Transforming Our View of Roles & Services, part 2 #InternetLibrarian @RebeccaJonesgal @desertlibrarian @stembrarian

Rebecca Jones, manager of branches for a large public library

Has worked in corporate libraries. Skills: project management, training (i.e., adult learning), knowledge management, I.T., consulting.

Important right now: project management, knowledge management, data management.

“Seize whatever you want to do.”

Ruth Kneale, system librarian at Daniel K. Inouye Solar Observatory

embedded, solo, runs all the databases, web sites, document manager, tech support.

Turned them on to things like Skype and Dropbox

Testing equipment at new observatory under construction.

Engineers still do “red lines” on paper drawings.  She takes pictures of them every three months to create as-built drawings.

Her job ends when construction is done in 3 1/2 years.

As the only librarian, she gets reference requests and does publication tracking (i.e., articles written based on work at the observatory).

Camille Mathieu, JPL

Six librarians, but also “knowledge managers” and “information managers” elsewhere and a large I.T. dept. that builds things in-house.

Does reference and publication tracking.

Shifting focus to internal information management.

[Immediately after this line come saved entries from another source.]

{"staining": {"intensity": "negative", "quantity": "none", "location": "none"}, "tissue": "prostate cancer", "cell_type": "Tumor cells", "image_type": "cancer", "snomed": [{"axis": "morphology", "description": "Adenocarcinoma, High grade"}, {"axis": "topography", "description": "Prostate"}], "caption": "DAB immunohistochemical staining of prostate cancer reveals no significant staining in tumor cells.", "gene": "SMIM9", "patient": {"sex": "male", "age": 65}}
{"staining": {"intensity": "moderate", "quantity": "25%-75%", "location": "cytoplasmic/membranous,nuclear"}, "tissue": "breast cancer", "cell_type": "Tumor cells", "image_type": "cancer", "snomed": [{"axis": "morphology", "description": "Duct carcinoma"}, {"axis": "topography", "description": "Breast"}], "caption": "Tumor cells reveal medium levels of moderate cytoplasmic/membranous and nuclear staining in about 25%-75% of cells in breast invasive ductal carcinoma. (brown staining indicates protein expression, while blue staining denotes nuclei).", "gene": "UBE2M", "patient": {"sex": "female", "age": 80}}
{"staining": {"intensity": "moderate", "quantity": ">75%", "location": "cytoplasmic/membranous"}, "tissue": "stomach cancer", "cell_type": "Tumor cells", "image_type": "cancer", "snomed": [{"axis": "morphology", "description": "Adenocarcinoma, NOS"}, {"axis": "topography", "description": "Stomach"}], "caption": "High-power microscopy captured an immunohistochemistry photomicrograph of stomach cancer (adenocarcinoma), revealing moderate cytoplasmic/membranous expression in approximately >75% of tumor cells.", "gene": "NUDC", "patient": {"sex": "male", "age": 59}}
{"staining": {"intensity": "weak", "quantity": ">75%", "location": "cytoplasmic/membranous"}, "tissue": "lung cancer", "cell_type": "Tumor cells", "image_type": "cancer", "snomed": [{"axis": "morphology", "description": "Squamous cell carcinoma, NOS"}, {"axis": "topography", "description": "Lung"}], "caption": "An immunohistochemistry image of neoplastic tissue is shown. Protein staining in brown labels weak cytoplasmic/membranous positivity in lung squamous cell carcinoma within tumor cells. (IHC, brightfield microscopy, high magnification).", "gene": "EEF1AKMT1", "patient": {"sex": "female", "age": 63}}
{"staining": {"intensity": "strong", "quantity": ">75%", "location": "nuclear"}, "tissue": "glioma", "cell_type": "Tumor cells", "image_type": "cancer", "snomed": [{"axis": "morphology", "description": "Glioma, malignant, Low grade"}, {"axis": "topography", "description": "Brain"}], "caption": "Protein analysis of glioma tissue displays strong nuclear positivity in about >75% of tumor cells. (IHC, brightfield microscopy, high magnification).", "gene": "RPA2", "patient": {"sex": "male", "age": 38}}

Teresa Powell, Raytheon (previously Boeing and Rochester Electronics)

At Boeing, had to integrate collections and databases from companies that they acquired.  Eventually closed satellite libraries, centralized and digitized collections.

At Raytheon, again there are satellite libraries, which report to different manufacturing groups.  Have to justify space.  Wants to do something other than the traditional library.

Rebecca Jones:

Any organization has research and development.  Librarians could be part of that.

Librarians need to think more about ongoing operations and maintenance of service.

Librarians need to use our metadata skills to curate local data/documents.  What is happening with local newspaper, university publications, etc.?

Questioner:

Asking people, “What can we do for you?”

Or, “We can do X.”

Rebecca Jones:

Don’t do the first one.  Know what people’s needs and info seeking behaviors are and tell them how you can help.  Don’t ever ask people what they want.  They don’t have a clue.  Watch what people are doing, listen to what they say, do interviews, what are your biggest barriers, how can you expedite that?  Then figure out how you can help.